Source data
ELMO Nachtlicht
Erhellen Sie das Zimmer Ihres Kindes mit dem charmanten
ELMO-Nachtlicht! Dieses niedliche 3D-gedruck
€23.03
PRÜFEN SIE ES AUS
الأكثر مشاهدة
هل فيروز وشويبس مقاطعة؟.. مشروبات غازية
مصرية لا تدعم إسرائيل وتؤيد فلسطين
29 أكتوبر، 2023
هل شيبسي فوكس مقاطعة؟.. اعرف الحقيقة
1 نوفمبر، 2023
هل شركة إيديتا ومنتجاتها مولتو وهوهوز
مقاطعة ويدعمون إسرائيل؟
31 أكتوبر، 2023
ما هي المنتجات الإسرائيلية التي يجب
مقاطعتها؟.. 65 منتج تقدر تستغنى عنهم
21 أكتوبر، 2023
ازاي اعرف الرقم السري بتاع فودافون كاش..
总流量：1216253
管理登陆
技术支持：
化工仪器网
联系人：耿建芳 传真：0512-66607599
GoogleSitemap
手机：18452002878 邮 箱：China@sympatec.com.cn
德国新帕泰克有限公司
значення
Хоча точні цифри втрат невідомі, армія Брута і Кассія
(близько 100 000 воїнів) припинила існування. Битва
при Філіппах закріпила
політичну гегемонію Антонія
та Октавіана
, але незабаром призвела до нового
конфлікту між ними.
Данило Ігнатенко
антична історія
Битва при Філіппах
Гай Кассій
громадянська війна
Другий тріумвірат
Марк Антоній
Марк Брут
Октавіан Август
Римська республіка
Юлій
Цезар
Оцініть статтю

How to complete this task
Format each line of the rows above as a JSON list of strings, one string per line, leaving out any blank lines.

Solved exercise
[
  "ELMO Nachtlicht",
  "Erhellen Sie das Zimmer Ihres Kindes mit dem charmanten",
  "ELMO-Nachtlicht! Dieses niedliche 3D-gedruck",
  "€23.03",
  "PRÜFEN SIE ES AUS",
  "الأكثر مشاهدة",
  "هل فيروز وشويبس مقاطعة؟.. مشروبات غازية",
  "مصرية لا تدعم إسرائيل وتؤيد فلسطين",
  "29 أكتوبر، 2023",
  "هل شيبسي فوكس مقاطعة؟.. اعرف الحقيقة",
  "1 نوفمبر، 2023",
  "هل شركة إيديتا ومنتجاتها مولتو وهوهوز",
  "مقاطعة ويدعمون إسرائيل؟",
  "31 أكتوبر، 2023",
  "ما هي المنتجات الإسرائيلية التي يجب",
  "مقاطعتها؟.. 65 منتج تقدر تستغنى عنهم",
  "21 أكتوبر، 2023",
  "ازاي اعرف الرقم السري بتاع فودافون كاش..",
  "总流量：1216253",
  "管理登陆",
  "技术支持：",
  "化工仪器网",
  "联系人：耿建芳 传真：0512-66607599",
  "GoogleSitemap",
  "手机：18452002878 邮 箱：China@sympatec.com.cn",
  "德国新帕泰克有限公司",
  "значення",
  "Хоча точні цифри втрат невідомі, армія Брута і Кассія",
  "(близько 100 000 воїнів) припинила існування. Битва",
  "при Філіппах закріпила",
  "політичну гегемонію Антонія",
  "та Октавіана",
  ", але незабаром призвела до нового",
  "конфлікту між ними.",
  "Данило Ігнатенко",
  "антична історія",
  "Битва при Філіппах",
  "Гай Кассій",
  "громадянська війна",
  "Другий тріумвірат",
  "Марк Антоній",
  "Марк Брут",
  "Октавіан Август",
  "Римська республіка",
  "Юлій",
  "Цезар",
  "Оцініть статтю"
]